The "placebo effect" may play a part in the athletic performance-enhancing effects of growth hormone, particularly in men, new findings suggest.
"Athletes are doping with growth hormone to improve performance, despite any firm scientific evidence that it does so," Dr. Kenneth K. Ho said at the Endocrine Society's annual meeting in San Francisco.
Ho, of the Garvan Institute of Medical Research, Sydney, Australia and colleagues randomly assigned 64 young adult recreational athletes to get growth hormone or an inactive placebo, without the participants or researchers knowing which was which, for eight weeks.
"We found that athletes who believed that they were taking growth hormone actually felt that their performance had improved and actually demonstrated improvement in physical performance, even though they were taking a placebo," Ho reported.
In general, everyone showed a small improvement in performance after the study, usually about 1 to 2 percent, he said.

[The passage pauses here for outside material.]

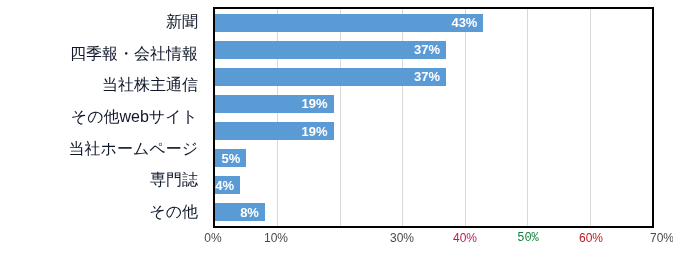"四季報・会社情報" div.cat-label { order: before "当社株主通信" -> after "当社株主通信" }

"This is a well recognized training effect. But among those who wrongly thought they received growth hormone, the performance enhancement was about twice that — between 3 percent and 5 percent," Ho noted. "This phenomenon was far greater in men than in women."
"It is clear from our study that the mind plays amazing tricks on the body and this placebo effect has been known for many centuries. To our knowledge, this is the first study of the examination of a placebo effect in a sporting arena," Ho added.
The study was funded by the World Anti-Doping Agency and the Australian Government Anti-Doping Research Program.